======== DATA FOR REVIEW ========
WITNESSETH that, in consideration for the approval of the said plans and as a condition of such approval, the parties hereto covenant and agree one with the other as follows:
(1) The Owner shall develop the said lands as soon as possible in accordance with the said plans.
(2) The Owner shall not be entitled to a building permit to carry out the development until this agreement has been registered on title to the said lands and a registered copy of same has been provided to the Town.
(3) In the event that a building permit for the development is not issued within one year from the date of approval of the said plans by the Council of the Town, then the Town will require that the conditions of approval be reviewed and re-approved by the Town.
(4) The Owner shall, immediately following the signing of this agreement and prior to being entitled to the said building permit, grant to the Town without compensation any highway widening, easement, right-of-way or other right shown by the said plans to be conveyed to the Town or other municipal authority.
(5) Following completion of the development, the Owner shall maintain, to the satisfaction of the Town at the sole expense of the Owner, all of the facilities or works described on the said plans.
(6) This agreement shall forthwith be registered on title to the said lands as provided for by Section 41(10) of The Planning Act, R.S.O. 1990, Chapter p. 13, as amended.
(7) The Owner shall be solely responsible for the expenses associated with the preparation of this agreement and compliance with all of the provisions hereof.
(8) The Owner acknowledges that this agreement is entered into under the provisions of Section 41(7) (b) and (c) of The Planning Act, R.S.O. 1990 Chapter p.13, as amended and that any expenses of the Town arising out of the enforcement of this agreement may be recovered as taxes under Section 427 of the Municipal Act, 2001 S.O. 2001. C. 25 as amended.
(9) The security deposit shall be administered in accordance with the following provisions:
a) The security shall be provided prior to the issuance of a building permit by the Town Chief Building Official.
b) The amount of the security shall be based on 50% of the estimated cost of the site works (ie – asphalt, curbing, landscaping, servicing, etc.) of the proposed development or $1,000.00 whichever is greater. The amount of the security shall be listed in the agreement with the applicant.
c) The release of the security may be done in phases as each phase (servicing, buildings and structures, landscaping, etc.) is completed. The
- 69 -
========
All that is wanted is an exact copy of the lines above from the one with "(1) The Owner" through the one with "(3) In the event", with both ends included.

## RESPONSE AREA
(1) The Owner shall develop the said lands as soon as possible in accordance with the said plans.
(2) The Owner shall not be entitled to a building permit to carry out the development until this agreement has been registered on title to the said lands and a registered copy of same has been provided to the Town.
(3) In the event that a building permit for the development is not issued within one year from the date of approval of the said plans by the Council of the Town, then the Town will require that the conditions of approval be reviewed and re-approved by the Town.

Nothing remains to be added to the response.